[Opening SOURCE TEXT section]

Genus of flowering plants

Dinosperma is a genus of plant containing the single species Dinosperma erythrococcum, commonly known as tingletongue, clubwood or nutmeg, and is endemic to north-eastern Australia. It is a tree usually with trifoliate leaves arranged in opposite pairs, the leaflets lance-shaped to oblong, and panicles of small white flowers, later bright orange to red, slightly fleshy follicles containing shiny, bluish black seeds.

==Description==
Dinosperma erythrococcum is a tree that typically grows to a height of 23 m and is more or less glabrous. It has mostly trifoliate leaves arranged in opposite pairs on a petiole 10–30 mm long, the leaflets lance-shaped to oblong, 23–100 mm long and 10–30 mm wide, the side leaflets on petiolules up to 7 mm long, the end leaflet on a petiolule 1.5–20 mm long. The leaves have distinct but scattered oil dots. The flowers are arranged in panicles 35–90 mm long. The sepals are about 1 mm long, the white petals about 3 mm long, and there are eight stamens that are about the same length as the petals. Flowering mainly occurs from spring to early summer and the fruit is an elliptical, orange to red, slightly fleshy follicle 6-8.5 mm long containing glossy black or bluish black seeds.

[Closing SOURCE TEXT section]
[Opening DATA PROVIDED section]

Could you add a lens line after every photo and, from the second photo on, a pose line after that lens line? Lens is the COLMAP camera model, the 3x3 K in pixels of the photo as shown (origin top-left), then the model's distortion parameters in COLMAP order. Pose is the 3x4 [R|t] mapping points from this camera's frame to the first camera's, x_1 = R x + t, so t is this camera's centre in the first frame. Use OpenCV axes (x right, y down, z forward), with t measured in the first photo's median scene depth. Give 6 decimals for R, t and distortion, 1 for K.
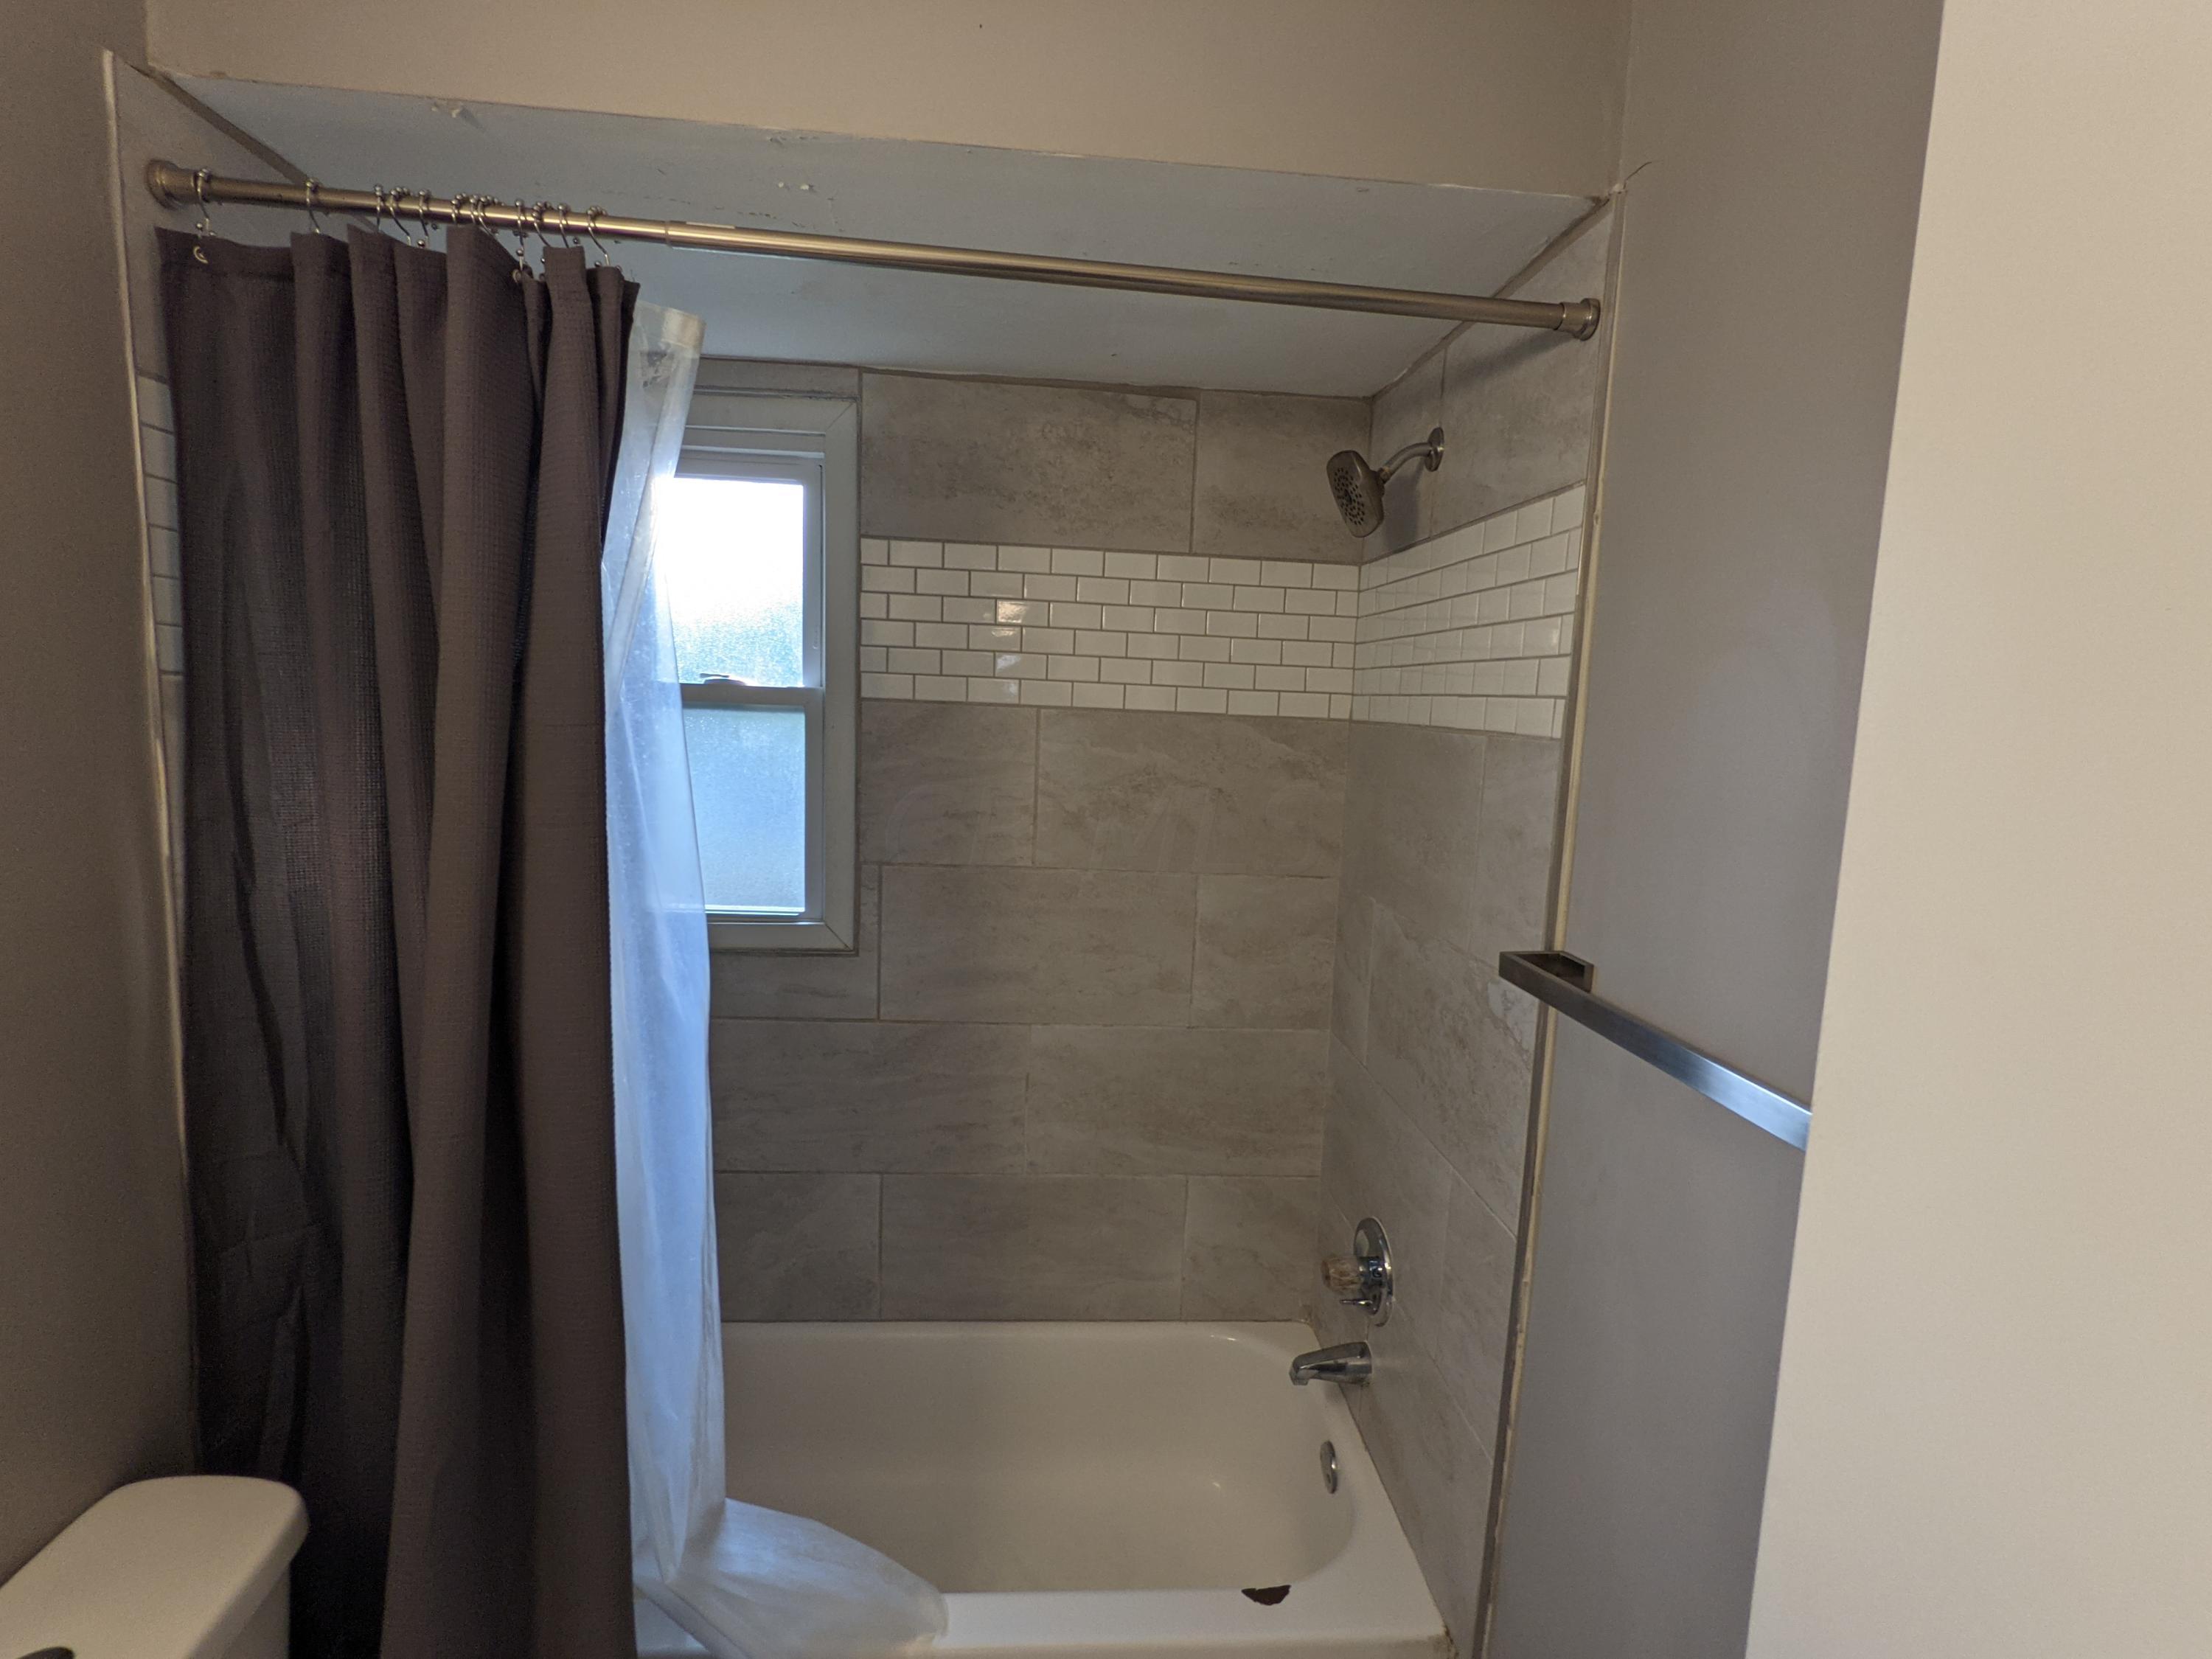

[Closing DATA PROVIDED section]

(DIRECTIONS):
**1.** Answer from the Dinosperma text:
(a) What common names does the text give for Dinosperma erythrococcum?
(b) How many stamens do the flowers have?
(c) How long are the panicles in which the flowers are arranged?
**2.** Write a continuation of the Dinosperma text, starting after its final sentence.

(ANSWER SET):
**1.**
(a) Tingletongue, clubwood or nutmeg
(b) Eight
(c) 35–90 mm

**2.**
==Taxonomy==
In 1858, Ferdinand von Mueller described Euodia erythrococca and published the description in Fragmenta phytographiae Australiae from specimens collected near Wide Bay and Moreton Bay. In 1997, Thomas Gordon Hartley raised the genus Dinosperma in the journal Adansonia and transferred von Mueller's plant as Dinosperma erythrococcum.

==Distribution and habitat==
Tingletongue grows in rainforest, often dry rainforest, at altitudes from 60 m to 1000 m and occurs from the Kutini-Payamu National Park in far north Queensland to the headwaters of the Clarence and Richmond Rivers in north-eastern New South Wales.

==Conservation status==
This tree is listed as of "least concern" under the Queensland Government Nature Conservation Act 1992.